SOUTH RISK

From data collection to monitoring intervention. A southern history

Bellebbuono
INAF - Astronomical Observatory of Capodimonte

Nanque aliud ex alio clarescere corde videmus artibus ad sommum donec venere cacumen

Milano, 1812ca.
Claude Joseph Vernet, pittore; Pellegrino de Col; incisore; Niccolò Cavalli, stampatore;
P e G. Vallardi, editore

Engraving

credits: Casa d’arte Hubert Bowinkel

Introduction


The section Bellebbuono: improvvisamente il meteo a Napoli, curated by the Astronomical Observatory of Capodimonte for the exhibition South Rish and developed within the research activities of the PRIN-PNRR project, offers a journey through three centuries of observations, images, and instruments that have intertwined the history of the city with atmospheric and natural phenomena.
The exhibition highlights the role of Capodimonte’s astronomers, who were protagonists not only in the study of the sky but also in broader meteorological research: from auroras to volcanic eruptions, from climate chronicles to the first automatic measurements. It thus reveals the layering of scientific, artistic, and social perspectives that transformed “sudden weather” into shared knowledge and cultural heritage.
From rare auroras observed at unusually southern latitudes, to the eruptions of Vesuvius and the earthquakes that marked collective memory, up to the birth of a systematic meteorological tradition, the exhibition explores the multiple perspectives through which Naples interpreted the sky and the Earth: wonder, fear, curiosity, but also scientific rigor and the capacity for measurement. This history also includes the introduction of lightning rods, installed in Naples as early as the late eighteenth century, symbolizing a city that embraced electrical modernity and trusted science as a tool of protection and progress.
The astronomers of the Observatory played a decisive role in this story. They not only recorded celestial and atmospheric phenomena but also helped to build a true culture of meteorology: Carlo Brioschi initiated systematic series of observations and publications; Ernesto Capocci integrated barometric and thermometric data with magnetic and astronomical observations; Leopoldo del Re, Annibale de Gasparis, and Faustino Brioschi consolidated the editorial and experimental tradition of the Specola.

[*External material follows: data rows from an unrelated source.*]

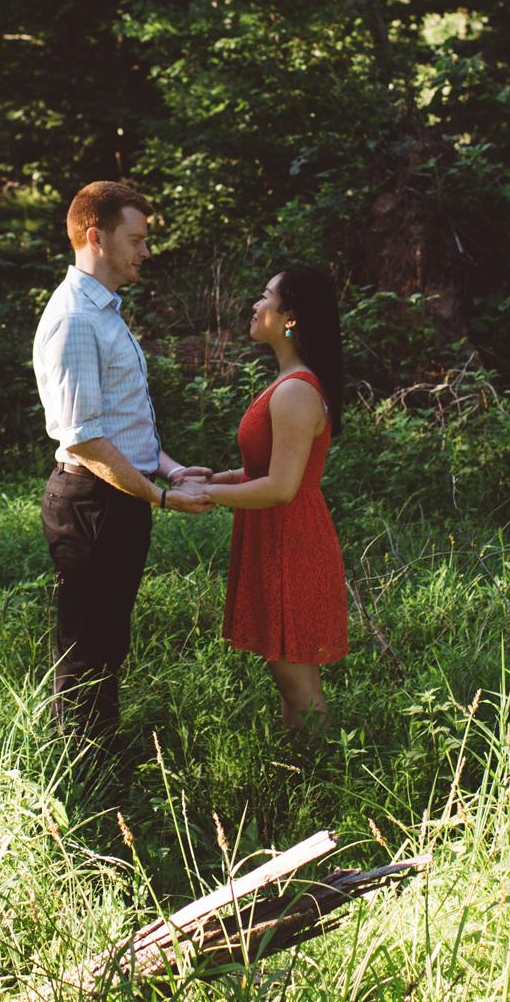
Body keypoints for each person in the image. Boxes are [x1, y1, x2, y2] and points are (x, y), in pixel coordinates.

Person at [32, 181, 211, 767]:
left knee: (109, 643)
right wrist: (160, 497)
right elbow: (83, 439)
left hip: (116, 496)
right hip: (92, 502)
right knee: (87, 650)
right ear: (95, 237)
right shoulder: (77, 318)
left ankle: (101, 766)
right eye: (135, 239)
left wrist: (172, 468)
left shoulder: (103, 311)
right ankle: (80, 780)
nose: (145, 251)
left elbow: (122, 424)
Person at [173, 266, 348, 736]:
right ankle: (302, 774)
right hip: (278, 534)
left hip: (291, 539)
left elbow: (281, 487)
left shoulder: (295, 391)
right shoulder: (289, 383)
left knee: (297, 683)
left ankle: (323, 783)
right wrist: (214, 476)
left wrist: (208, 493)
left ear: (290, 317)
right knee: (291, 678)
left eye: (265, 296)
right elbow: (264, 471)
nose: (254, 304)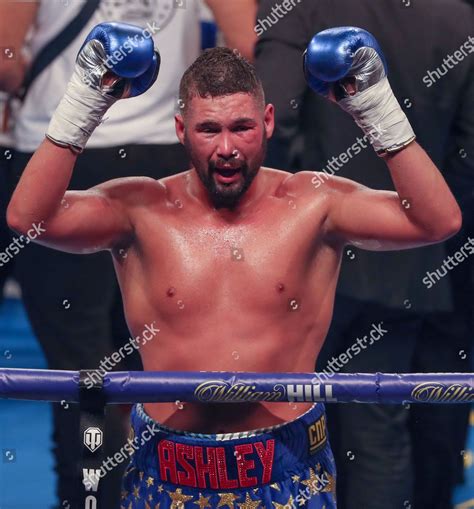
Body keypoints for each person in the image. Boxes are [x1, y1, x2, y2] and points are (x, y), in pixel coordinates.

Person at [7, 22, 461, 508]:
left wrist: (376, 107)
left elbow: (437, 221)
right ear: (182, 129)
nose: (227, 148)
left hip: (287, 470)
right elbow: (28, 218)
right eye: (209, 129)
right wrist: (84, 103)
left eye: (241, 127)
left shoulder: (313, 204)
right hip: (166, 470)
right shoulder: (141, 209)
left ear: (267, 121)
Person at [254, 1, 474, 507]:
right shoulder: (455, 17)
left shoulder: (301, 9)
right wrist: (411, 229)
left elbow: (270, 121)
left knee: (281, 427)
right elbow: (467, 158)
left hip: (301, 265)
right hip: (406, 268)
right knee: (378, 433)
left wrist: (277, 224)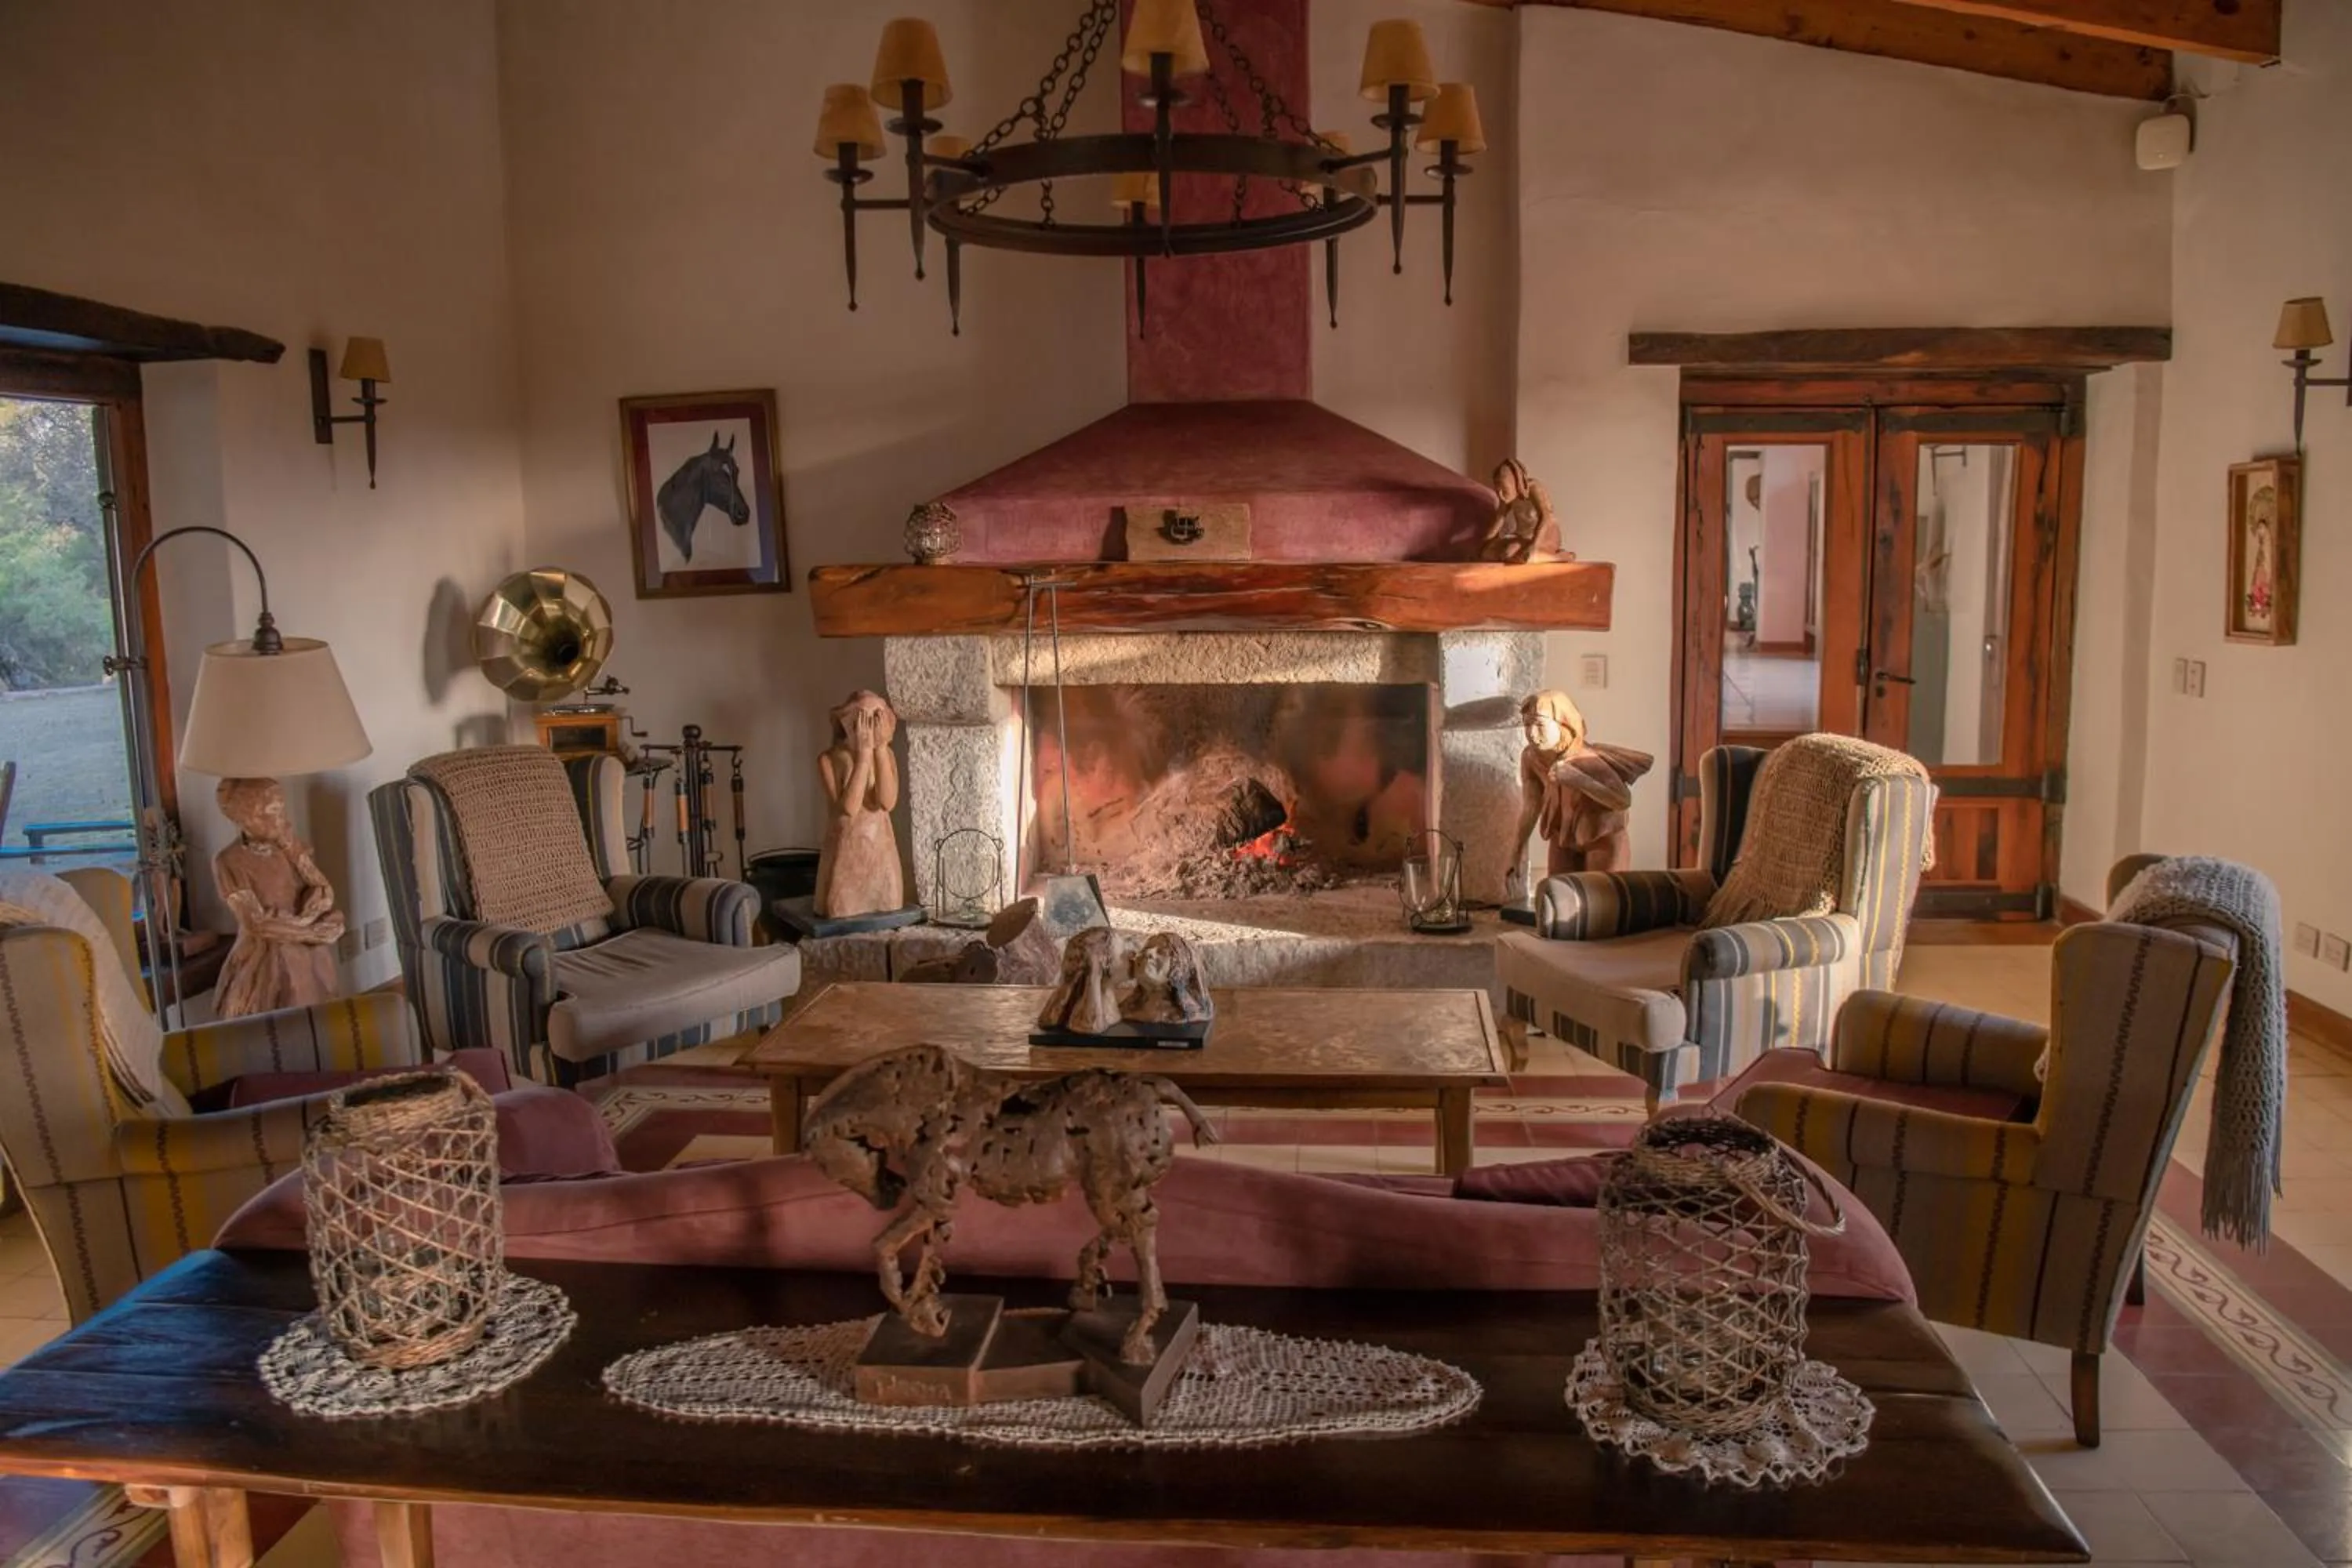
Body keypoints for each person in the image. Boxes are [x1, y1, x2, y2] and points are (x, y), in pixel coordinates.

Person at [212, 776, 344, 1018]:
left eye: (282, 810)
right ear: (245, 819)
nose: (281, 820)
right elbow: (255, 923)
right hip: (268, 955)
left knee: (323, 1012)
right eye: (271, 813)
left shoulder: (288, 847)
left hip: (308, 949)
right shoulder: (230, 861)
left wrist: (293, 851)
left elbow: (323, 888)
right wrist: (308, 933)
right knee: (287, 1010)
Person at [1508, 690, 1655, 902]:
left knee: (1602, 903)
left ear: (1564, 725)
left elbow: (1622, 799)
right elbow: (1532, 805)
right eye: (1527, 725)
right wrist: (1517, 849)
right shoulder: (1531, 758)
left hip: (1601, 836)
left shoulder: (1586, 758)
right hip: (1563, 836)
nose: (1531, 733)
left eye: (1539, 725)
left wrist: (1576, 776)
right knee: (1560, 900)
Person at [814, 689, 905, 919]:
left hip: (880, 853)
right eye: (865, 718)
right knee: (840, 909)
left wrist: (881, 750)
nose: (872, 726)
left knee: (889, 906)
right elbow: (850, 808)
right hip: (848, 856)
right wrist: (864, 755)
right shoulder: (828, 760)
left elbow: (887, 801)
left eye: (878, 717)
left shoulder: (887, 756)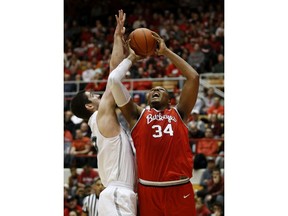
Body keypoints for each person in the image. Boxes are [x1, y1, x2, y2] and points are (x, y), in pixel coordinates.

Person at [107, 31, 199, 216]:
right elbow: (113, 80)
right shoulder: (136, 115)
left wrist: (166, 52)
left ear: (170, 100)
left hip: (179, 188)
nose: (155, 91)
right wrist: (132, 58)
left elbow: (193, 77)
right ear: (146, 97)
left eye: (161, 89)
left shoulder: (179, 113)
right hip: (148, 190)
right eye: (152, 90)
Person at [70, 10, 137, 215]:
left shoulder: (100, 120)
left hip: (123, 191)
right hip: (118, 192)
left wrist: (118, 38)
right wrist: (131, 57)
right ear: (90, 106)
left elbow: (112, 72)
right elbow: (113, 77)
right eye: (93, 96)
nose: (99, 96)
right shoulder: (101, 116)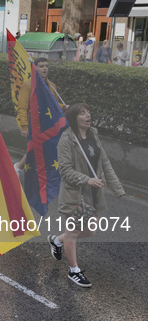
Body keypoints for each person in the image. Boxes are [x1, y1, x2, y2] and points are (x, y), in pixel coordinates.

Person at [47, 103, 125, 287]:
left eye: (88, 111)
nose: (88, 115)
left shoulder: (93, 135)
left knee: (90, 231)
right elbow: (65, 171)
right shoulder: (66, 140)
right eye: (83, 113)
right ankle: (73, 270)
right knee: (73, 232)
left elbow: (104, 162)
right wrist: (86, 179)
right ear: (75, 119)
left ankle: (57, 240)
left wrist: (117, 188)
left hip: (93, 195)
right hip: (75, 196)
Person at [14, 57, 67, 175]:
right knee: (35, 147)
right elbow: (22, 107)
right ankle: (18, 167)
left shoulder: (52, 85)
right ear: (35, 68)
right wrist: (24, 126)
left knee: (43, 148)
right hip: (35, 124)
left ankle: (22, 168)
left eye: (46, 66)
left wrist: (63, 107)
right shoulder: (28, 86)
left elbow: (52, 104)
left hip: (49, 123)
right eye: (41, 66)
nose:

At the same time, instruments such as barometers, thermographs, seismoscopes, and sunshine recorders transformed the perception of weather into objective, comparable traces, placing Naples within an international research network.
This tradition of observation and prevention continues today in the study of space weather: from solar storms to auroras, to the effects of coronal mass ejections on global technological infrastructures.
In this interplay of art, science, and memory, Bellebbuono shows how the city has learned to look at the sky and the Earth with different eyes: those of popular wonder and those of scientific precision. The ten panels on display thus narrate a fragile and profound landscape, in which the South becomes a privileged laboratory of observation and dissemination, capable of transforming sudden events into shared knowledge and cultural heritage.